#### Problem to work on:
Reproduce every line of the listing below verbatim, leaving out the images.

======== Data supplied ========

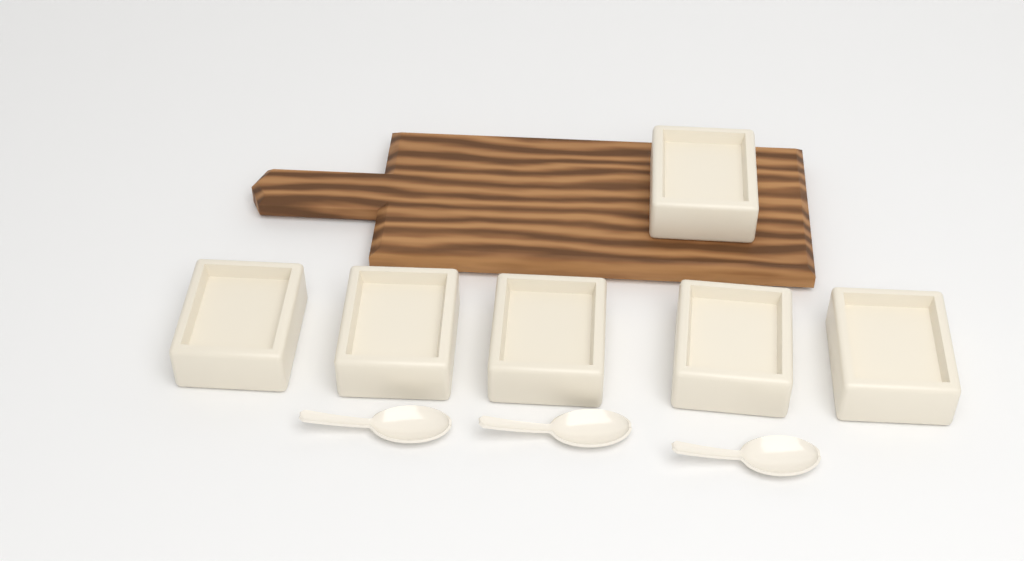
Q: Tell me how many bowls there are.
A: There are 6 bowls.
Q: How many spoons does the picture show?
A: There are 3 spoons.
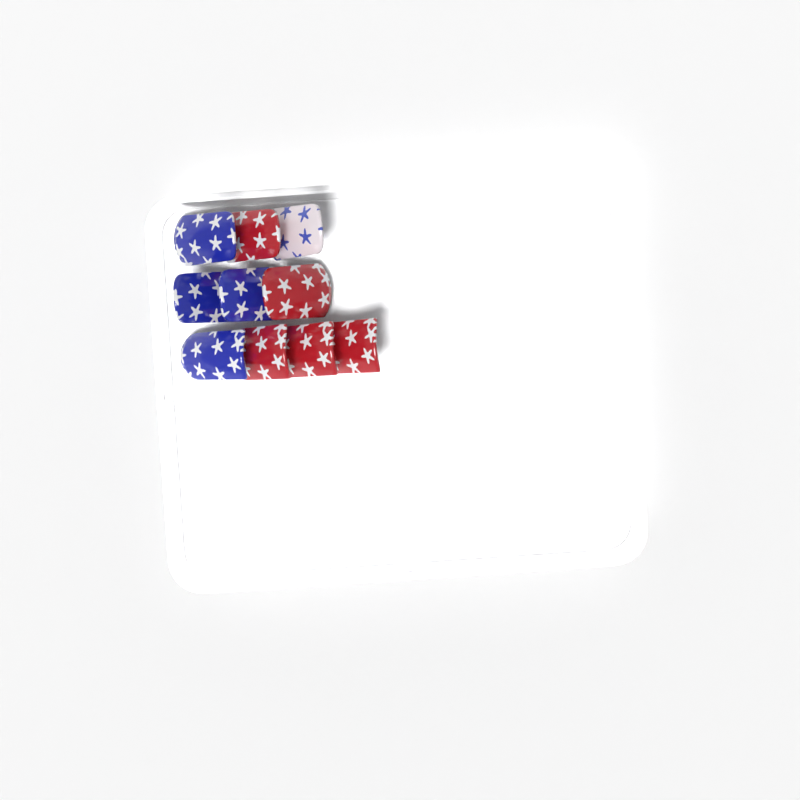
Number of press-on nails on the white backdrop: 10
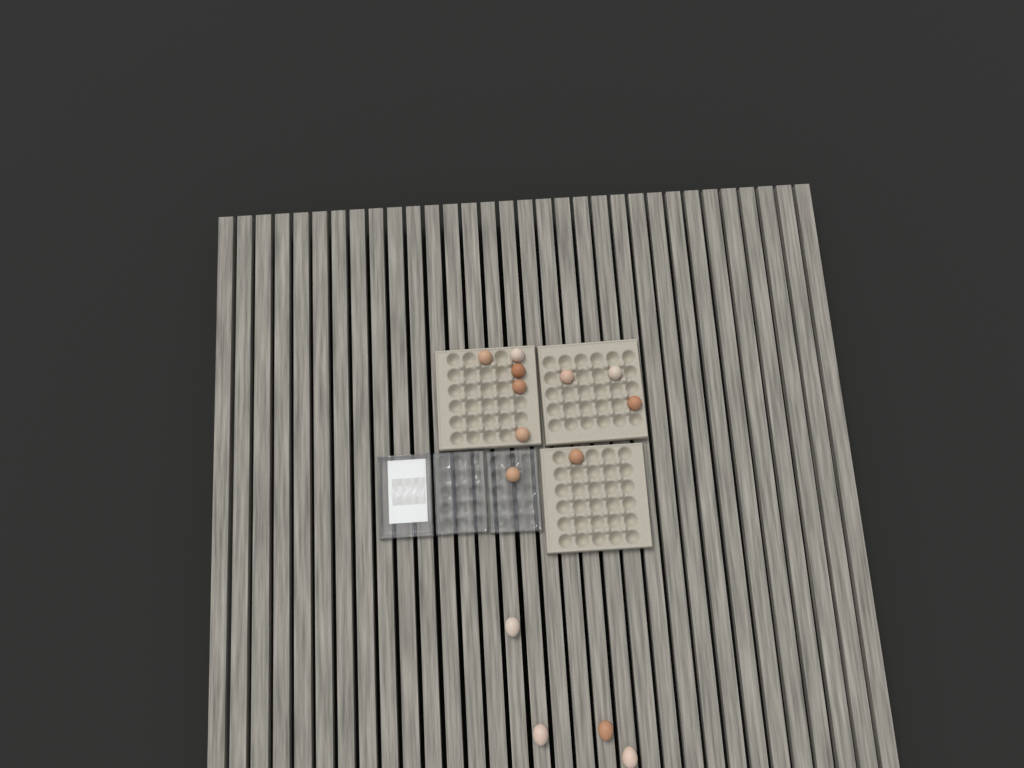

========

#### Exercise solution:
Q: Tell me how many bowls there are.
A: There are 6 bowls.
Q: How many spoons does the picture show?
A: There are 3 spoons.
Number of press-on nails on the white backdrop: 10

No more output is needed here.